Ayana Omilade Flewellen (she/her) is a Black Feminist, an archaeologist, a storyteller, and an artist. She is the co-founder of the Society of Black Archaeologists and sits on the Board of Diving with a Purpose. Dr. Flewellen is an assistant professor in the department of anthropology at the University of California, Riverside. Flewellen has been featured in National Geographic, PBS, and Science magazine and has spoken at institutions such as the National Museum for Women in the Arts, the National Park Service, and Stanford University. Her research and teaching interests are shaped by and speak to Black Feminist Theory, historical archaeology, maritime heritage conservation, public and community-engaged archaeology, processes of identity formations, and representations of slavery. Her current book project, tentatively titled A Black Feminist Archaeology of Adornment, examines sartorial practices of self-making among African American tenant, sharecropping, and landowning farmers in post-emancipated Texas. Sartorial practices, in this forthcoming work, are defined as social-cultural practices, shaped by many intersecting operations of power and oppression including racism, sexism, and classism, that involve modifications of the corporal form (e.g., scarification, body piercings, and hair alteration), and all three-dimensional supplements added to the body (e.g., clothing, hair combs, and jewelry). She currently is Co-PI of the Estate Little Princess Archaeology Project, an award-winning collaborative, community-engaged archaeological project based on the island of St. Croix, USVI.
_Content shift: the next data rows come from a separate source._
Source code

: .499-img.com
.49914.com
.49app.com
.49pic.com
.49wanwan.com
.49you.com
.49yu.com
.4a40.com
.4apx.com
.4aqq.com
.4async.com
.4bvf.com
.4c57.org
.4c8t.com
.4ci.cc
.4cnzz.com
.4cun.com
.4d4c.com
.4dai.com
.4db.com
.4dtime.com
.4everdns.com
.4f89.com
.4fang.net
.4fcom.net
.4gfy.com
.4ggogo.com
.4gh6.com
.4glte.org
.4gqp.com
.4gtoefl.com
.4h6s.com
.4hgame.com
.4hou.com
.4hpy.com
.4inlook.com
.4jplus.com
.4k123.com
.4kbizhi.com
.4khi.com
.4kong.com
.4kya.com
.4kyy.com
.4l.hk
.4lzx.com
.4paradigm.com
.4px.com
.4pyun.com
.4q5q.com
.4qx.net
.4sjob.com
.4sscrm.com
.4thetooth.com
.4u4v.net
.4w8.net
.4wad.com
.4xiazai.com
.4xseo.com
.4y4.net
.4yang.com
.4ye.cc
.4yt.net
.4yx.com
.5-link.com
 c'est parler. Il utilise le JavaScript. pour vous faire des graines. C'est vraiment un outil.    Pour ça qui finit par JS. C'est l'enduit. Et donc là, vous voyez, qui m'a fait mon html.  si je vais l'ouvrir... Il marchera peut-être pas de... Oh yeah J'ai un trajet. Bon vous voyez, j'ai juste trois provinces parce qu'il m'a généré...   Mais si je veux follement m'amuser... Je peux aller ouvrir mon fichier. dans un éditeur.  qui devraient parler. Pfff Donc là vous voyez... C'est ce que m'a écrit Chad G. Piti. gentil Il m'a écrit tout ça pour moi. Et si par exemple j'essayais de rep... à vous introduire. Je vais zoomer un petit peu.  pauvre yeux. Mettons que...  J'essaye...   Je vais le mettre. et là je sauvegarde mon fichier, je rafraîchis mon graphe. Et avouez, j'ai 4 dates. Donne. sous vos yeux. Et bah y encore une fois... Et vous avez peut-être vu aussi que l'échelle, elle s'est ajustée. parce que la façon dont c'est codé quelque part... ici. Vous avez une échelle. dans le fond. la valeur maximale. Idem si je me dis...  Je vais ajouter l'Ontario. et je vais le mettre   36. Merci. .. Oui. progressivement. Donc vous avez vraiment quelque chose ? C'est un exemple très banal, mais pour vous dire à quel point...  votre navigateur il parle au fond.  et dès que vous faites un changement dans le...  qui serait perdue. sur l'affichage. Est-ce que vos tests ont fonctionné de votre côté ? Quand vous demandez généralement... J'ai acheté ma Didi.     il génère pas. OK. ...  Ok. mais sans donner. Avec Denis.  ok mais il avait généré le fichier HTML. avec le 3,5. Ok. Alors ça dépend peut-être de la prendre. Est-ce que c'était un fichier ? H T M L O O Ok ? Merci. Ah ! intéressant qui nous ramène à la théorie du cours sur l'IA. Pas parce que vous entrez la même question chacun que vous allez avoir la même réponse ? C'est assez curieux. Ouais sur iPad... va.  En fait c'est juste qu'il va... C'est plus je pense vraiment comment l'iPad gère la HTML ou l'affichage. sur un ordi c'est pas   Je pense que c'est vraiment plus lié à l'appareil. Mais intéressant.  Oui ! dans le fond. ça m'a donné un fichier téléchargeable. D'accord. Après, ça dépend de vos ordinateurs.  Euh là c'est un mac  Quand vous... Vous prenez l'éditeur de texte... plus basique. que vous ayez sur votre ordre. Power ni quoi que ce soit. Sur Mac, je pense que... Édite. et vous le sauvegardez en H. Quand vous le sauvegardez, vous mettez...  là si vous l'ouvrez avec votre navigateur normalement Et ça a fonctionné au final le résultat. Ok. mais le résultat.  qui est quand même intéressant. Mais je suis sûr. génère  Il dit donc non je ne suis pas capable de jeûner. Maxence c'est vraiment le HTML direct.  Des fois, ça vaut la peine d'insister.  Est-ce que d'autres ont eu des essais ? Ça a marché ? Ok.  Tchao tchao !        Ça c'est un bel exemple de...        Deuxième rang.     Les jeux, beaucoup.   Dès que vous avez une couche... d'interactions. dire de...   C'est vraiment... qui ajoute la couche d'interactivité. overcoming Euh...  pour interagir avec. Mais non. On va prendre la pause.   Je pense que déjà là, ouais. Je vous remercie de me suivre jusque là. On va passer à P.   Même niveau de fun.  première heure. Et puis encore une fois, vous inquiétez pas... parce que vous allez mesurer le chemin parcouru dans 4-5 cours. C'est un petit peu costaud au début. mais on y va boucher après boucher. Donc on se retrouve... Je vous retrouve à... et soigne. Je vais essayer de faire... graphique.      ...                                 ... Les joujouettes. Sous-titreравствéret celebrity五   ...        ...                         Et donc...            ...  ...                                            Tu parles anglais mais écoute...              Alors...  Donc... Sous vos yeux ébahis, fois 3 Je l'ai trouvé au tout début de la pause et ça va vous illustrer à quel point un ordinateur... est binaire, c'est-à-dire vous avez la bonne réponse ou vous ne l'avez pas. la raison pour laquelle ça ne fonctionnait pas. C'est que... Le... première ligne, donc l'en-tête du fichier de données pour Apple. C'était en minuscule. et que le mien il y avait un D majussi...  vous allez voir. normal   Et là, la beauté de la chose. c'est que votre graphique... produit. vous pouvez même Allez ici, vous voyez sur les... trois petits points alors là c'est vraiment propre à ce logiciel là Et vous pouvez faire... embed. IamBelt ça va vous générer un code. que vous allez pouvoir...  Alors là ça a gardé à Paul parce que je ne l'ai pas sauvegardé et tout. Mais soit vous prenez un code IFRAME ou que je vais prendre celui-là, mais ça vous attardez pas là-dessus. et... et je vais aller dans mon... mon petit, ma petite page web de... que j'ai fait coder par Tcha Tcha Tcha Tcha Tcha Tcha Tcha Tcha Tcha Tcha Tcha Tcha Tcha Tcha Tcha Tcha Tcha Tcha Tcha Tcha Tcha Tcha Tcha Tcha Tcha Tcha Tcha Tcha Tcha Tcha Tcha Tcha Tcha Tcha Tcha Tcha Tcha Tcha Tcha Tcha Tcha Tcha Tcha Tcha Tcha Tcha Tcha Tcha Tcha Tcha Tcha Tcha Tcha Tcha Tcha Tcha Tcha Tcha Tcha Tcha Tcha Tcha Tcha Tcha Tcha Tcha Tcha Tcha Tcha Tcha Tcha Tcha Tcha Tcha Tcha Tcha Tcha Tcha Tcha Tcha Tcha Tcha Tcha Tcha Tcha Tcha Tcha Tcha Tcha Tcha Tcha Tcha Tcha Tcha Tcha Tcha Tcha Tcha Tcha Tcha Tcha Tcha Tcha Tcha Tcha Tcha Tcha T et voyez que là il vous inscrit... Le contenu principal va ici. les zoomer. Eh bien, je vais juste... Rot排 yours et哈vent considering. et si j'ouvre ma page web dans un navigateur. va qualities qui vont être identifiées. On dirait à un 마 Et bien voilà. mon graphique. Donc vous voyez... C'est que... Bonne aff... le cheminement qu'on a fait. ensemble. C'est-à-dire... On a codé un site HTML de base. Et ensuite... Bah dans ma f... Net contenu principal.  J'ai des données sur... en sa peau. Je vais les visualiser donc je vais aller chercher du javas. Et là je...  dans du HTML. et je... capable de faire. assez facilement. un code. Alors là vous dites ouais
Erik Denson is a board member and Lead Instructor for the Diving with a Purpose (DWP) Maritime Archaeology Program. He has been involved with DWP since its inception in 2004.

Erik is Co-founder and President of DIVERSe Orlando, a National Association of Black Scuba Divers (NABS) affiliate. Erik has been a certified diver since 1992 and has logged over 900 dives worldwide. He is a PADI Divemaster and a member of the NABS Hall of Fame. Erik holds Nautical Archaeology Society (NAS) Certificates and a PADI Specialty in Underwater Archeology. He is an American Academy of Underwater Sciences-NABS Foundation Scientific Diver and a volunteer diver for the National Oceanic & Atmospheric Administration (NOAA) and the National Park Service (NPS). Over the last sixteen years, Erik has assisted in training over 300 divers to become advocate underwater archaeologists. Mr. Denson received a BS in Electrical Engineering (cum laude) from Howard University in 1988 and is a member of Tau Beta Pi, the National Engineering Honor Society. Erik also went on to receive an MS in Electrical Engineering from Polytechnic University of New York in 1990. Mr. Denson is currently the chief electrical engineer for NASA at the Kennedy Space Center and has been with NASA for over thirty years.